I keep using the word "density" for a reason. Even if I run this survey at the same time every year - or at the same water temperature - the biggest variable that I have no control over is the volume of the reservoir. So, for instance, this year on our first day the water was at 8233', which is 30 feet lower than it was when we did this in 2012. So even though I'm setting nets in the same locations (mostly - some of my locations are out of the water and so I have to use alternate ones), those locations are all 30' shallower than a year ago. So it changes the distribution of the fish, but it also changes the density. If you have the same number of fish and put them in a smaller volume of water, the catch rate should go up even though the number of fish is the same - because the density of fish is higher. So, when I get into the analysis of this data later on, I'm going to experiment with correcting for reservoir volume at the time of the netting, and see if that yields numbers that make sense.

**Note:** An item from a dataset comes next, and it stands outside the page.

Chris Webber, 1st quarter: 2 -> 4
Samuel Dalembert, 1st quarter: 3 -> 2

So here are a few photos, courtesy of Mike Kline. Here's the biggest fish we've picked up so far, weighing in at 20.5 pounds:
This fish did have a fresh meal in its throat, so we investigated:
It was a big white sucker. Interesting. Here is what we know about Granby right now: The prey base for large macs has become increasingly sparse the past couple years. The kokanee population has taken a huge dive, and we're not stocking as many rainbows as we used to. We know that suckers are definitely not the preferred food item for lake trout, but obviously if that's the only thing available to them, that's what they'll eat.

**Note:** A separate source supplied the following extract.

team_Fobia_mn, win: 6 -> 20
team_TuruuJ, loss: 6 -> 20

I've been thinking a lot about body condition in these lakers. In every other fish population I deal with, when prey is scarce, you can see it very clearly in the body condition of the fish. For comparison, if you look at all the brown trout larger than 14" in a certain reach of the Colorado River, they tend to be all skinny or all fat. There's not that much variation in the body condition. What I'm seeing right now at Granby is that some of the lake trout look skinnier than any lake trout that I've handled to date. But some of them (like the one above) are in perfectly fine body condition. Here's a good example of one of the skinny ones we've seen:
That is a very skinny lake trout. Nearly starving, I would even venture to say. So I guess what I'm saying, is that under conditions of sparse forage, it appears to me that the variability of body condition in large lake trout in Granby increases. It seems that a portion of them successfully switch to other prey items, and some of them don't seem to do that at all. I don't know if that seems like a relevant, much less profound, conclusion or not, but I can say that this is not the way that any other trout population that I've seen behaves. It's fascinating, and I wish I knew what determined which fish are successful and which ones waste away. When I get the data worked up, we'll see if my hypothesis about increased variability holds true.